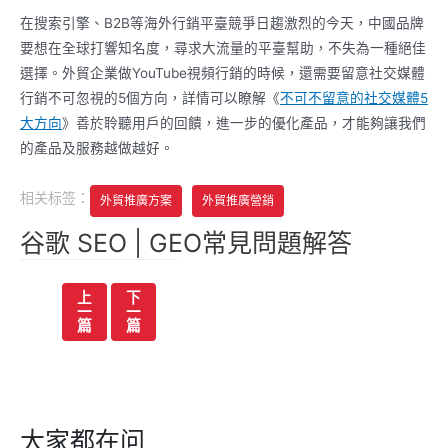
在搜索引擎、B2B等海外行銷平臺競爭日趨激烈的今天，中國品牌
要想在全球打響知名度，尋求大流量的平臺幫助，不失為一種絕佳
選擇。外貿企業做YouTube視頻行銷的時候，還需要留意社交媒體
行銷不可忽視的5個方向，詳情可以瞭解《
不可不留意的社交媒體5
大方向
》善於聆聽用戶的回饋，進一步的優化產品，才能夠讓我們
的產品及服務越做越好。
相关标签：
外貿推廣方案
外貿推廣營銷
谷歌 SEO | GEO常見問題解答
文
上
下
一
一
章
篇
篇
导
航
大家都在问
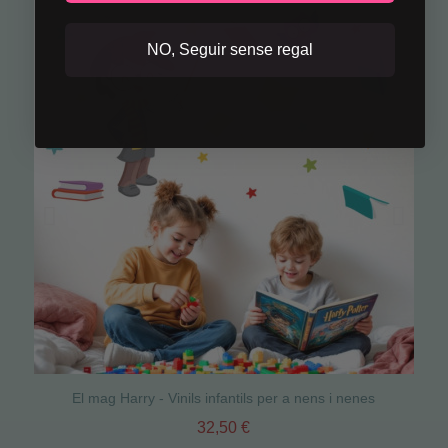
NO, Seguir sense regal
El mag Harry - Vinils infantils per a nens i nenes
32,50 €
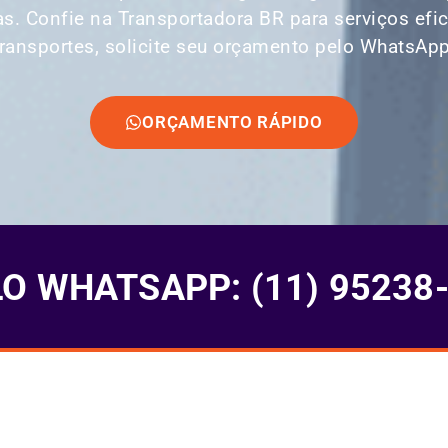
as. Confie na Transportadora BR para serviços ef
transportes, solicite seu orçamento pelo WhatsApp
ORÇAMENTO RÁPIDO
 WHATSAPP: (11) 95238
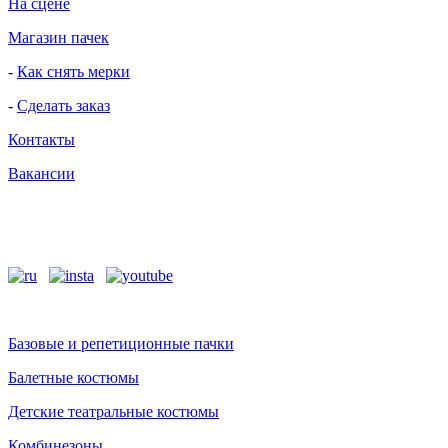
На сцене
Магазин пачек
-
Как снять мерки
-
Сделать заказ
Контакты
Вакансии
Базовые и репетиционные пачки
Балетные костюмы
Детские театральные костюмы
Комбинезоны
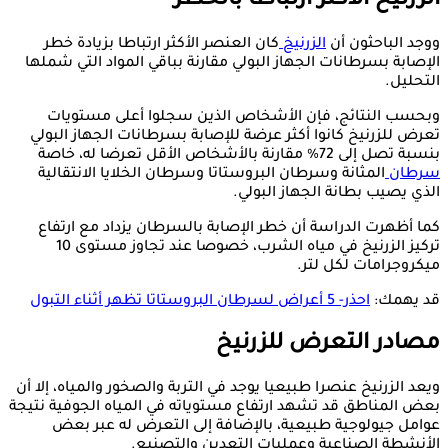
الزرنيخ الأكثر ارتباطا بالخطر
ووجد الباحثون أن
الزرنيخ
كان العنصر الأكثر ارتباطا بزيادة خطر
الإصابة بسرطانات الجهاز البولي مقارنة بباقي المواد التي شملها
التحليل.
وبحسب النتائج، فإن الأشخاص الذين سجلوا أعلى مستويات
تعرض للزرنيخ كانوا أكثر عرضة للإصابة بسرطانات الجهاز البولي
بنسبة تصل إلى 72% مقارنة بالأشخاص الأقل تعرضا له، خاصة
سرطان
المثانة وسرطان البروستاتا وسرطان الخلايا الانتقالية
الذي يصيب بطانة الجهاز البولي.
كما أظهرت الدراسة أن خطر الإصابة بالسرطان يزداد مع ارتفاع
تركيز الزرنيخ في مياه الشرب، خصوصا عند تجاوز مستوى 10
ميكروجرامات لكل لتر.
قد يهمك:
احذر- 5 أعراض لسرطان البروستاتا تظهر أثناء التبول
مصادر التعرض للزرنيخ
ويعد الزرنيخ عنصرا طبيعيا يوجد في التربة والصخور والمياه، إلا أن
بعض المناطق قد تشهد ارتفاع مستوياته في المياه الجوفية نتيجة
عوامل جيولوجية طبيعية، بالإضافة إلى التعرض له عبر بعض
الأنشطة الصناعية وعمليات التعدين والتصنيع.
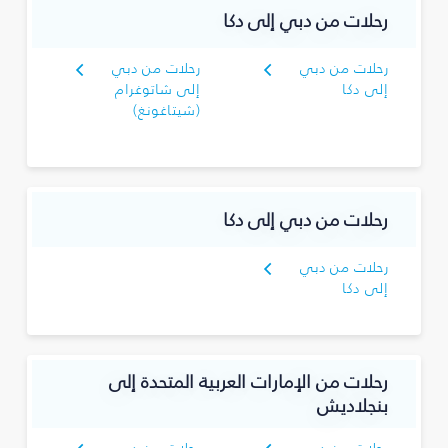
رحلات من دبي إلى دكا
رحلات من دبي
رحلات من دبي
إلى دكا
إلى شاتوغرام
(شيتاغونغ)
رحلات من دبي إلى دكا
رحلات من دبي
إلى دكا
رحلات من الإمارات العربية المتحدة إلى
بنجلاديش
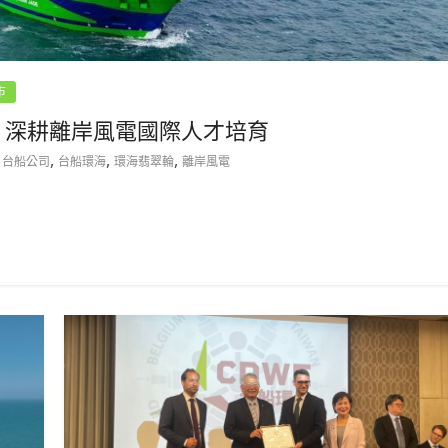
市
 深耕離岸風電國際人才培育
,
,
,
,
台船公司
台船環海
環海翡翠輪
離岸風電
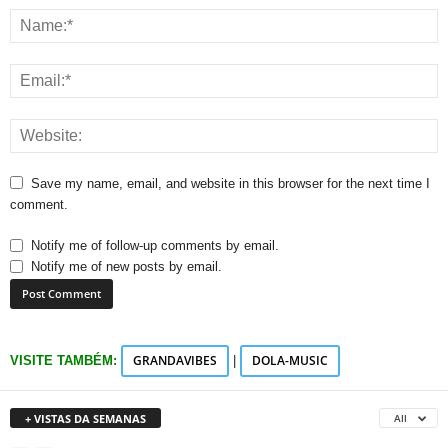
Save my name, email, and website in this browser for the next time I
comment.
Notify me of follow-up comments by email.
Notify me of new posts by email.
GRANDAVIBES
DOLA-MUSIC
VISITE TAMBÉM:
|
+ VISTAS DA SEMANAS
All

**********

Filter the listing to the lines that contain the string "الجهاز", and reproduce each matching line in full. Matching is case-sensitive.

## WRITTEN RESPONSE
الإصابة بسرطانات الجهاز البولي مقارنة بباقي المواد التي شملها
تعرض للزرنيخ كانوا أكثر عرضة للإصابة بسرطانات الجهاز البولي
الذي يصيب بطانة الجهاز البولي.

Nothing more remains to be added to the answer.